HTTP client API

Tue Nov 29 15:47:00 UTC 2016

Hi Tobias,

Apologies for the long delay in responding. I'll hopefully catch up on 
your subsequent comments soon.
Just to give an overall update on the status of this work first. There 
is a plan afoot to make the JDK 9
module system support something we are calling "incubator modules". 
These are modules that
can be delivered with the JDK, but are not standard parts of the 
platform (Java SE). So, they do not
resolve by default and will have runtime/compile time warnings to 
indicate that the contained APIs
are potentially subject to change. The plan is to make this new http 
client API one of these
incubator modules in JDK 9. It will use a different package namespace to 
reflect this.

The upshot is that while we would like the API to be as complete as 
possible, it will not
be fixed or standardized in JDK 9. But by delivering the API and 
implementation with JDK 9, it
will get some exposure and use, so that we can standardize it in JDK 10, 
and move it from
its incubator module and namespace back into Java SE in the 
java.net.http package.

I've added some answers to your questions below, and will get to the 
followup messages soon.

Thanks,
Michael

On 31/10/2016, 18:13, Tobias Thierer wrote:
> Hi Michael -
>
> thanks a lot for your response! Further comments below.
>
> How would you rank simplicity, versatility and performance as goals 
> for the HTTP Client API? For example the blocking vs. non-blocking API 
> choices will largely depend on trade-offs, so I'd like to understand 
> the target applications and requirements that these trade-offs were 
> based on.
>
To my mind, we should support both blocking and non-blocking in the API, 
and by specifying them both in
the API (rather than relying on blocking behavior being a wrapper around 
non-blocking) then we get the
potential benefits of both (reduced thread switching with blocking, 
versus less thread usage with non-blocking).
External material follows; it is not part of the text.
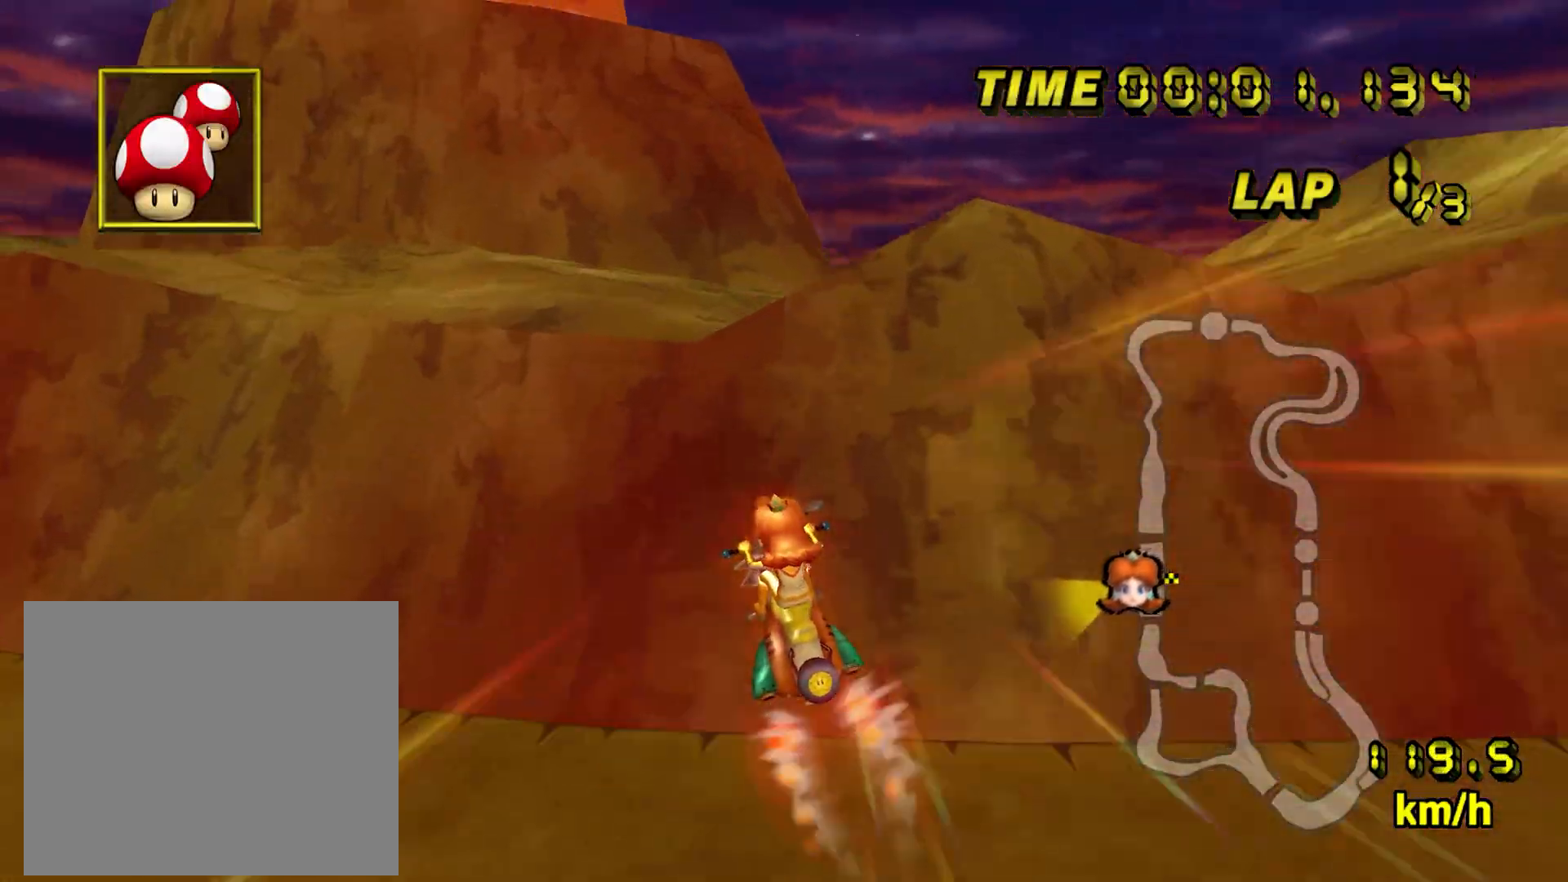
{"dt_ms": 500, "buttons": ["A"], "left_stick": "right", "events": [[217, "left_stick", "right"], [233, "R1", "down"], [333, "R1", "up"], [400, "R1", "down"], [483, "R1", "up"]]}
> On Fri, Oct 28, 2016 at 12:28 PM, Michael McMahon 
> <michael.x.mcmahon at oracle.com <mailto:michael.x.mcmahon at oracle.com>> 
> wrote:
>
>
>     The intention behind those interfaces is primarily to provide a
>     conversion between ByteBuffers and higher level objects that users
>     are interested in. So, HttpRequest.BodyProcessor generates
>     ByteBuffers for output and HttpResponse.ByteBuffer consumes them
>     on input. For response bodies, there is this additional implicit
>     requirement of needing to do something with the incoming data
>     and that is why the option of discarding it exists (the details of
>     that API are certainly open to discussion)
>
>     On Publisher/Subscriber (Flow) versus InputStream/OutputStream, we
>     wanted a non blocking API
>
>
> I can understand the desire to have a non blocking API, especially if 
> performance is seen as more important for the API than usability. 
> Cronet (the Chromium networking stack) API [documentation 
> <https://chromium.googlesource.com/chromium/src/+/lkgr/components/cronet>] 
> has a
>
>     UrlRequest.read(ByteBuffer) <-> 
> callback.onReadCompleted(UrlRequest, UrlResponseInfo, ByteBuffer)
>
> call cycle that is not too different from OpenJDK 9 HTTP client's
>
>    subscription.request(1) <-> BodyProcessor.onNext(ByteBuffer)
>
> so the general idea is shared by others (I'm meeting with some Cronet 
> folks later this week so I hope to gather their input / views soon). 
> Note that in Cronet, the ByteBuffer is provided as part of each call 
> requesting more data, whereas in OpenJDK 9 it's returned once 
> BodyProcessor.getBuffer().
>
On this point, I'd say that there is a high degree of usability with the 
proposed API when using
the standard handlers/processors. Again, the blocking variant is very 
easy to use. The non-blocking
variant with CompletableFuture is not much harder, once the programmer 
invests some effort in understanding that
model.

Implementing your own processor does require familiarity with the Flow 
types and their underlying philosophy, but I see
those cases as outside the core use cases. It's likely that additional 
processor/handlers would be added in time also.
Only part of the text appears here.